Dans ce cadre troublant, Véra qui a du cran retrouve bientôt la clarté de ses pensées, son appétit de vivre. La rudesse des lieux et de leurs habitants oblige à la justesse. Peu à peu, chacun se laisse aller à se livrer. Le monde s’éclaire d’humanité, de gentillesse, de son lot de drames : le voisin a lui aussi perdu un être cher, dont il croit avoir retrouvé la trace dans cette région morne. Les destins se flairent, s’apparient, favorisent les liens, qui restent cependant difficiles : il n’est guère aisé d’entrer en relation quand la souffrance rend aussi farouche que les bêtes de ces régions écartées.
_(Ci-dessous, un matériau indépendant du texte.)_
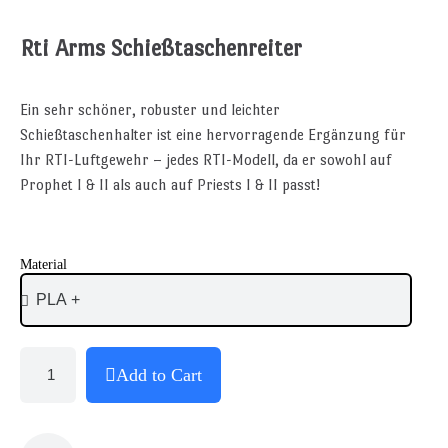
Rti Arms Schießtaschenreiter
Ein sehr schöner, robuster und leichter
Schießtaschenhalter ist eine hervorragende Ergänzung für
Ihr RTI-Luftgewehr – jedes RTI-Modell, da er sowohl auf
Prophet I & II als auch auf Priests I & II passt!
Material
Add to Cart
L’intrigue est tellement bien ourdie qu’il est impossible d’en dire plus sans la dévoiler, et tuer le plaisir du lecteur. Car dès les premières lignes, on est saisi par le texte, on ne le lâche plus, les personnages deviennent des amis qu’on a l’impression de connaître depuis toujours, de reconnaître après un long oubli dû aux malheurs de l’existence. Or, c’est précisément le thème et l’essence de l’action : les choses oubliées contre lesquelles on se heurte longtemps, aussi terriblement que le prisonnier mis au secret se heurte aux murs de sa cellule. Ainsi le lecteur se trouve mystérieusement placé à l’endroit où se trouvent les personnages : dans ce lieu circulaire comme une cage où on ne sait plus que tourner en rond, dans l’inutilité d’un questionnement sans fin et sans aucune réponse satisfaisante.
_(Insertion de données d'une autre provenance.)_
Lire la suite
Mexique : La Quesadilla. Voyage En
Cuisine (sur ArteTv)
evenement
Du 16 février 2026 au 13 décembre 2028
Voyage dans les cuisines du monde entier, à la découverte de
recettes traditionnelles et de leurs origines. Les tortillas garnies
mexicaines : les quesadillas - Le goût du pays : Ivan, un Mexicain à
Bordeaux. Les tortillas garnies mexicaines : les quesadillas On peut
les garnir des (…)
Le soulagement sera donc aussi grand pour le lecteur que pour les personnages, quand ils passeront le Rubicon de la vérité reparue. Soulagement de savoir, douleur d’avoir à vivre avec ce qu’on vient de se réapproprier. Car la vie est tragique dans tous les cas ; jouer aux indiens ne sauve personne de la guerre et de la mort. Pourtant, le dire, l’entendre dire est un bonheur : le bonheur d’avoir à se tenir debout dans la dignité retrouvée, la dignité que donne la vérité, horrible, mais juste, puisque tout ce qui arrive est juste d’avoir été voulu. Christine Desrousseaux est une âme droite, avec des plumes – et des ailes.